Consumers are finding today’s social media platforms increasingly useful, while at the same time growing less impressed with the services and experiences currently being provided by leading banks. Just over half of the consumers (51 percent) that were surveyed by Capgemini and Efma researchers said their in-branch experience was positive. Furthermore, only 51.7 percent agreed that they were satisfied with internet banking services, and a lowly 47 percent said they were pleased with available mobile channel services. These numbers indicate that consumers are demanding more than digital functionality. Having the option of mobile and internet banking is not enough – they want an experience that matches what they’ve grown accustomed to from tech companies’ digital platforms.
Ultimately, social media payment offerings can provide a level of service and experience that many traditional banks simply cannot. Social media financial facilities arose as a result of consumer demand for greater convenience and a more personalized, seamless banking experience. Traditional financial institutions are just now responding to this change in the market and playing catch-up as a result.
Part of this shift in customer demand and expectations can most certainly be attributed to the continually increasing adoption of social media among today’s consumers. The world has become so familiar and engaged with social media that we rely on it to facilitate increasingly broad and diverse functions in our everyday lives, both as users and consumers. Because of this, these apps now not only possess the requisite technologies, customer base, and understanding of user engagement and experience, but also inspire levels of trust once primarily associated with traditional financial institutions.
Global management consultancy Bain & Company believes this increased reliance on social media apps and fintech companies may mean banks are in danger of soon losing their “special status” of the trusted custodians of our financial data and activity. Their 2017 survey of more than 130,000 US banking customers found that companies like PayPal and Amazon ranked nearly as high as banks when it comes to trusting them with money.
If legacy banks and institutions lose grip of this “special status”, and fail to modernize their approach and offerings to keep up with customers’ demands, they are in danger of becoming commoditized infrastructure with no brand equity, or worse, being displaced altogether.
Today, however, many social platforms are facing increased scrutiny over their ability to protect user information and comply with data protection regulations. Facebook, for example – the giant of the social media world– has suffered a series of highly publicized data breaches and subsequent GDPR-imposed sanctions, which have resulted in a spike in distrust among users.
Leading security professionals started to raise concerns the moment social media companies expanded into the payment space. Because these platforms were initially designed simply to facilitate interactions, users didn’t regard them as an area where they would need to be diligent about security, in a way that they would with their online banking activities, for example.
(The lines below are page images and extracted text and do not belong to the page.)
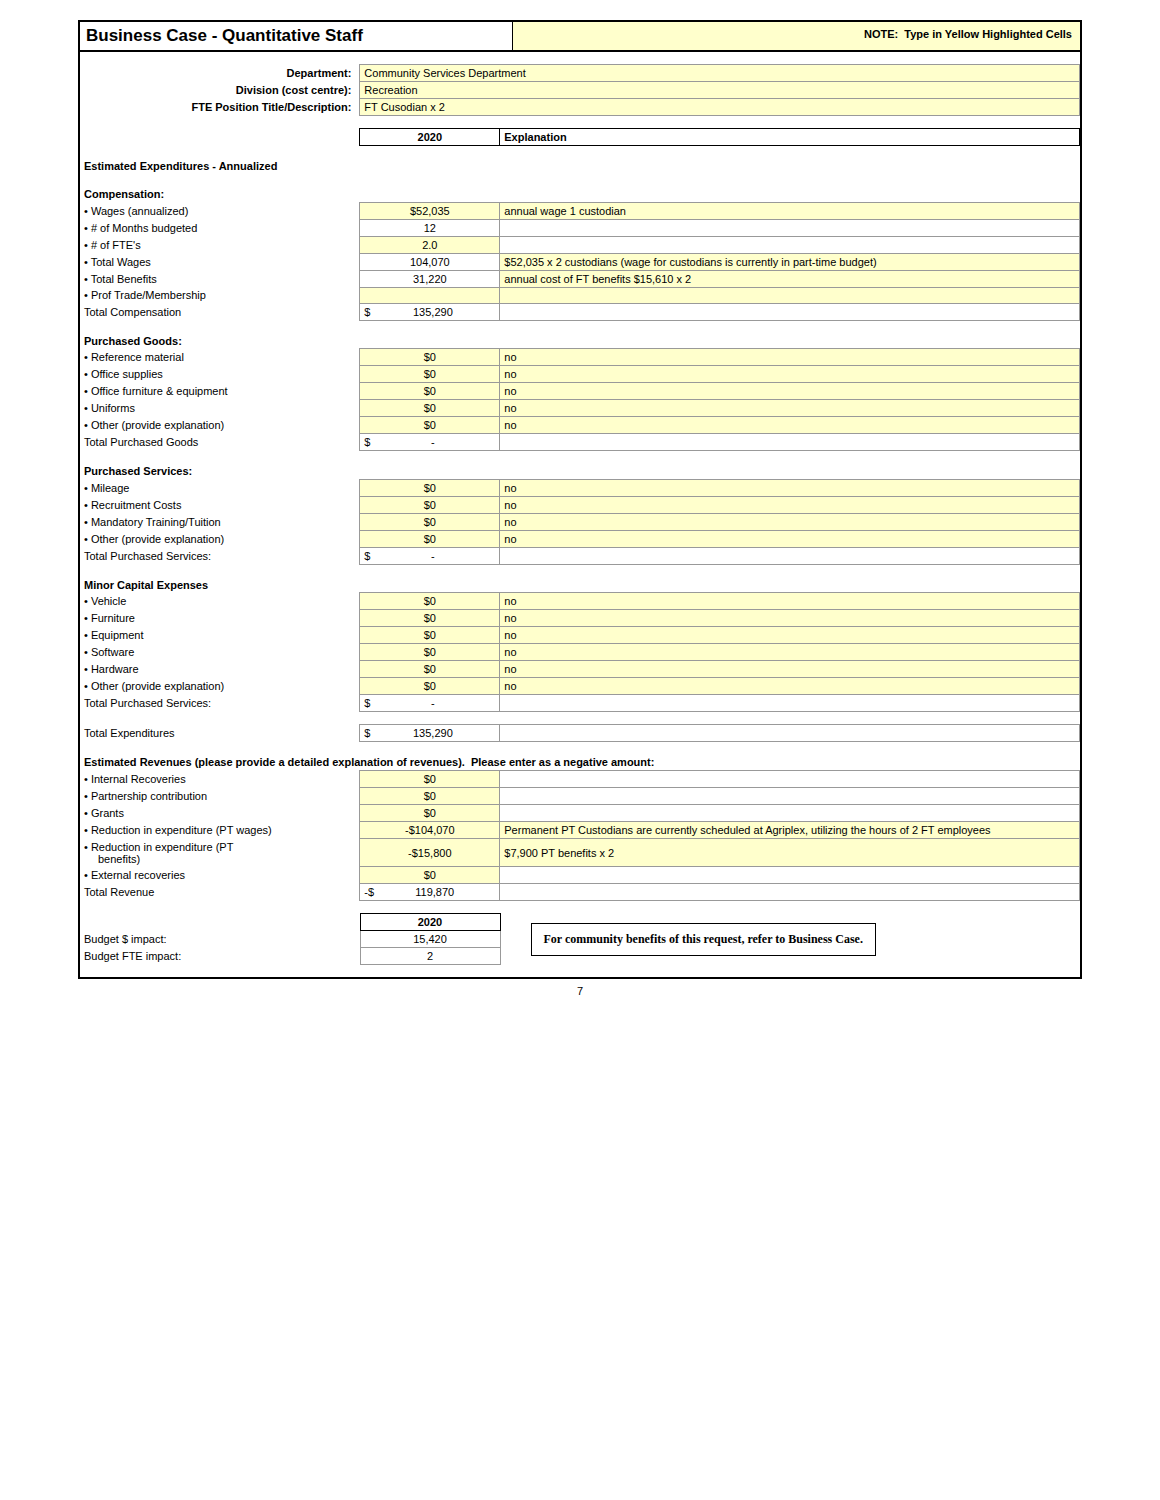Business Case - Quantitative Staff
NOTE: Type in Yellow Highlighted Cells
| Department: | Community Services Department |
| Division (cost centre): | Recreation |
| FTE Position Title/Description: | FT Cusodian x 2 |
| | 2020 | Explanation |
| Estimated Expenditures - Annualized |
| Compensation: | | |
| • Wages (annualized) | $52,035 | annual wage 1 custodian |
| • # of Months budgeted | 12 | |
| • # of FTE's | 2.0 | |
| • Total Wages | 104,070 | $52,035 x 2 custodians (wage for custodians is currently in part-time budget) |
| • Total Benefits | 31,220 | annual cost of FT benefits $15,610 x 2 |
| • Prof Trade/Membership | | |
| Total Compensation | $ 135,290 | |
| Purchased Goods: | | |
| • Reference material | $0 | no |
| • Office supplies | $0 | no |
| • Office furniture & equipment | $0 | no |
| • Uniforms | $0 | no |
| • Other (provide explanation) | $0 | no |
| Total Purchased Goods | $ - | |
| Purchased Services: | | |
| • Mileage | $0 | no |
| • Recruitment Costs | $0 | no |
| • Mandatory Training/Tuition | $0 | no |
| • Other (provide explanation) | $0 | no |
| Total Purchased Services: | $ - | |
| Minor Capital Expenses | | |
| • Vehicle | $0 | no |
| • Furniture | $0 | no |
| • Equipment | $0 | no |
| • Software | $0 | no |
| • Hardware | $0 | no |
| • Other (provide explanation) | $0 | no |
| Total Purchased Services: | $ - | |
| Total Expenditures | $ 135,290 | |
| Estimated Revenues (please provide a detailed explanation of revenues). Please enter as a negative amount: |
| • Internal Recoveries | $0 | |
| • Partnership contribution | $0 | |
| • Grants | $0 | |
| • Reduction in expenditure (PT wages) | -$104,070 | Permanent PT Custodians are currently scheduled at Agriplex, utilizing the hours of 2 FT employees |
| • Reduction in expenditure (PT benefits) | -$15,800 | $7,900 PT benefits x 2 |
| • External recoveries | $0 | |
| Total Revenue | -$ 119,870 | |
| | 2020 | For community benefits of this request, refer to Business Case. |
| Budget $ impact: | 15,420 |
| Budget FTE impact: | 2 |
7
This can ultimately lead to negligent security practices, such as using short and memorable passwords, and conveniently storing financial and personal information in one place, which turns personal details, accounts, and funds into low-hanging (and highly valuable) fruit for fraudsters.
Furthermore, social apps continually collate and store massive amounts of valuable user information, which, if accessed by hackers, can be used to successfully carry out social engineering attacks on social payment apps. Facebook, for instance, generates and stores so much data that a knowledgeable fraudster can correlate and cross-correlate it in order to pose as a user and dupe others in that user’s network into transferring funds or revealing sensitive financial information.
Collaboration is key
It is clear that traditional banks and social payment apps have their respective challenges. Banks now have the unique opportunity to seek out partners that possess the necessary qualities, understanding, and technologies to overcome these weaknesses and provide a differentiated, branded service that meets the changing demand of the modern banking customer: a seamless and secure experience.